Last time, I also mentioned that RIMM would really benefit by rolling out some good news along with purchasing shares. After reviewing the above scenarios, I realized that there is a “worst case” scenario that could be just as likely as any other scenario. RIMM may have even more bad news coming down the pipe. If so, management would be wise to wait to start buying stock until sellers react by taking the stock down even lower. Traders can either anticipate the company’s reaction by buying into the selling or simply wait for the stock to close above the day’s losses.
Whatever scenario awaits RIMM, the chart suggests to me that a big move is brewing. The churn in a tight trading range for the past month has generated pent-up energy translating into a “Bollinger Squeeze.” This pattern is another way of saying that long periods of low volatility lead to a period (typically a burst) of high volatility.

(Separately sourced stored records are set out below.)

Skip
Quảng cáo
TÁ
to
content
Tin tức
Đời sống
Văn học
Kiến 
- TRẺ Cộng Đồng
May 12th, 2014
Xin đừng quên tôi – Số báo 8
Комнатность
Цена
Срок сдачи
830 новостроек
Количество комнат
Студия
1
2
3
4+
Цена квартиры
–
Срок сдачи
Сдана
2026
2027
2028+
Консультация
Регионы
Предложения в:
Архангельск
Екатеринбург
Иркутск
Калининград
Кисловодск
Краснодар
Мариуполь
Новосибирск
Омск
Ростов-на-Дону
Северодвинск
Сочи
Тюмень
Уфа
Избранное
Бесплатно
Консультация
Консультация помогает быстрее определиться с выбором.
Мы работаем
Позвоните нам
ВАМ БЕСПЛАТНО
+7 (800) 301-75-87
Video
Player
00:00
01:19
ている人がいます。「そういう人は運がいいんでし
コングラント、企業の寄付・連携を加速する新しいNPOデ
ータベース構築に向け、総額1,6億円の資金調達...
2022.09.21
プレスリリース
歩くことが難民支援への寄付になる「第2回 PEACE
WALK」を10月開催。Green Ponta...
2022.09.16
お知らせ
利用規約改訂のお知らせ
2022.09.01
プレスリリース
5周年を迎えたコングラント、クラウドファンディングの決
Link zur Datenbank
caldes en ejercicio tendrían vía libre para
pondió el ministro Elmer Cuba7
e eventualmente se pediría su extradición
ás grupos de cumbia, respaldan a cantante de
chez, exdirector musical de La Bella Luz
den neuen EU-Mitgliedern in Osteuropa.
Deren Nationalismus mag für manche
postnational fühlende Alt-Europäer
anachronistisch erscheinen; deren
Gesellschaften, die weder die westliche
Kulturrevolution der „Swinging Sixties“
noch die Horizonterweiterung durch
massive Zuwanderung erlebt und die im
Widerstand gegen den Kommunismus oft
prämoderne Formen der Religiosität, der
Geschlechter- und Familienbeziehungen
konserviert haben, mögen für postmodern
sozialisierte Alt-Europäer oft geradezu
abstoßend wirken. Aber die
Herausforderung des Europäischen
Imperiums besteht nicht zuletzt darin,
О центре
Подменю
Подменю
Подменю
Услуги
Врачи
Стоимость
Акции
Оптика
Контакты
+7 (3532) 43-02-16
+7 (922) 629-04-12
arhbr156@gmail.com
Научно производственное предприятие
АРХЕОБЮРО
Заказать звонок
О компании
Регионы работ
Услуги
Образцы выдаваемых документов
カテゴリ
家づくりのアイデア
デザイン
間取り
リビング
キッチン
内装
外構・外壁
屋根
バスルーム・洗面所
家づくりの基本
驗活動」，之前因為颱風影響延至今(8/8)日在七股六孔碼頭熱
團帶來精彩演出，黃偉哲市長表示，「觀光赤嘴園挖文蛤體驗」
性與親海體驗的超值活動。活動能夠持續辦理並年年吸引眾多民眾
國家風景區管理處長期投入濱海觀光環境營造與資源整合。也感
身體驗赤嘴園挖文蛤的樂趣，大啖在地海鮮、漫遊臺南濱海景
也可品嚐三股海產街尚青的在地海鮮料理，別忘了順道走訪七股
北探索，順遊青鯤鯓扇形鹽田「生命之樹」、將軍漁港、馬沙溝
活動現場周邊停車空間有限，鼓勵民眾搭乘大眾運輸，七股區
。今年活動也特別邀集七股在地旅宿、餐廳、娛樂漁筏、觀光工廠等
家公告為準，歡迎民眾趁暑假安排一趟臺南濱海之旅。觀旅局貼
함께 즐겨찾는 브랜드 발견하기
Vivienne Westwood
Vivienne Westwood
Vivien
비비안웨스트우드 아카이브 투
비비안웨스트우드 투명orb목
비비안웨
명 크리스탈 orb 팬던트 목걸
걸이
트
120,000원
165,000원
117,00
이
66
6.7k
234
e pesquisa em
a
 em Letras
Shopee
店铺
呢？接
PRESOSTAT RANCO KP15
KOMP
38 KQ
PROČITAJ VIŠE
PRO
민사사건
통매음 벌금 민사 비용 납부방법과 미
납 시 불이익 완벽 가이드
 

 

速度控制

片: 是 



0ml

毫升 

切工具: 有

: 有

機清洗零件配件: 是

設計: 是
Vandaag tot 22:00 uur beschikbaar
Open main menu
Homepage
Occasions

The chart below shows how the Bollinger Bands are rapidly closing down on the price action. Resolution of such patterns usually occurs within days. Since RIMM is suffering from a severe 4-month downtrend, the technical bias points to a downward resolution of the Bollinger Squeeze. I, of course, will greatly prefer an upside resolution, and I am only holding out for such a move given the special case of the imminent share buyback. (For another recent example of the Bollinger Squeeze in action, see my piece on Molycorp (MCP): “Chart Review: Molycorp Update – Pressure Building.” Three days after that post, MCP dropped 7% in one day and sold off for another 16% before finding a bottom at its 200-day moving average.)